O Ministério Público do Distrito Federal e Territórios (MPDFT) reuniu, na manhã desta segunda-feira, artistas, gestores culturais, representantes da Secretaria de Cultura e outros profissionais da área para discutir o princípio da impessoalidade na aplicação dos recursos do Fundo de Apoio à Cultura (FAC). A audiência pública foi aberta pela Vice-Procuradora-Geral de Justiça, Zenaide Souto Martins, para quem o objetivo principal do encontro é "a obtenção de dados sólidos que baseiem a aplicação do ordenamento jurídico".
Para a Promotora Cátia Gisele Vergara, titular da 6ª Promotoria de Defesa do Patrimônio Público (Prodep), o tema é polêmico e a audiência pública é uma boa oportunidade para esclarecer o que é o princípio da impessoalidade e permitir que ele também seja aplicado em relação ao FAC. "Nosso objetivo é evitar favoritismos e permitir igualdade de acesso ao recurso", afirmou.

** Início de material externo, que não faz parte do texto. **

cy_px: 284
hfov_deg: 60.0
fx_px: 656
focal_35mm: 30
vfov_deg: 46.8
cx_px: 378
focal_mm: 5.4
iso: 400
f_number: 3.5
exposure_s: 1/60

Em 2009, os recursos do FAC chegaram a 33 milhões de reais. Com o aumento dos valores disponíveis, a gestão do fundo precisou se profissionalizar. A partir de sugestões apresentadas pelo Ministério Público, o processo seletivo passou por modificações, de modo que pudesse atender o critério da impessoalidade. Segundo o promotor Albertino Pereira Neto, "a atividade de fomento deve estar ao alcance de todos os que têm condições de participar".
O secretário de Estado de Cultura, Hamilton Pereira da Silva, acredita que a cultura não pode ser vista apenas como um bom negócio: ela é antes um direito do cidadão, como saúde, transporte e educação. Por isso, há desafios que devem ser enfrentados pelo poder público. Entre eles, tornar republicanas as relações entre Estado, artistas e produtores; ser transparente na distribuição de recursos públicos; democratizar o acesso e descentralizar a distribuição dos recursos; garantir e estimular a pluralidade das expressões culturais. Segundo o secretário, enfrentar essas dificuldades significa que o princípio da impessoalidade não pode ser aplicado à cultura como no sistema fordista. "O mecenas deixou de ser privado e foi incorporado pelo Estado", acredita o secretário.

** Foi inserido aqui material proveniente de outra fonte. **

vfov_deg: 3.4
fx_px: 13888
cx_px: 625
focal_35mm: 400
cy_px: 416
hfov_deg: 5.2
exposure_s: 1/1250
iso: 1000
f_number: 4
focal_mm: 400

O Ministério Público de Contas foi representado na audiência pública pelo procurador Demóstenes Albuquerque. Para ele, o recurso público aplicado em cultura também deve seguir as regras republicanas. Segundo o procurador, "todos devem concordar com a aplicação do 'núcleo duro' do princípio da impessoalidade, que significa que o acesso ao recurso público independe do governo de plantão".
"Estamos diante do desafio filosófico-jurídico de adequar a atividade artística à legislação", afirmou o coordenador do FAC, Leonardo Hernandes. Para ele, a concentração de recursos existe, mas é geográfica e de classe social. Para mudar esse quadro, Hernandes apresentou algumas propostas: criar categorias distintas nos editais, separando novos realizadores de artistas experimentados; criar sistemas de pontuação mais elaborados; tornar a gestão do FAC mais eficaz, democrática e transparente.
Para a bailarina Rosa Coimbra, conselheira de Cultura do DF, com o aumento dos recursos, os problemas também aumentaram. "Ainda não chegamos ao modelo ideal, mas não é possível parar o mercado cultural". A artista acredita que, no caso dos produtos culturais, é difícil atingir o princípio da impessoalidade . "A pessoalidade, ou seja, a capacidade do artista, determina a qualidade do projeto", afirmou.
O princípio da impessoalidade, segundo a assessora jurídica da Secretaria de Cultura, Andreza Ferreira, é plenamente atendido pelos editais. No entanto, ela ressalva que a objetividade absoluta não é possível em relação à seleção de manifestações artísticas. "A própria lei de licitações reconhece o caráter peculiar do artista", lembrou a assessora.
O diretor de teatro Ricardo Guti também concorda que a impessoalidade é fundamental nos processos de seleção. No entanto, a área cultural é bastante específica. "Como podemos estabelecer critérios objetivos?", questionou.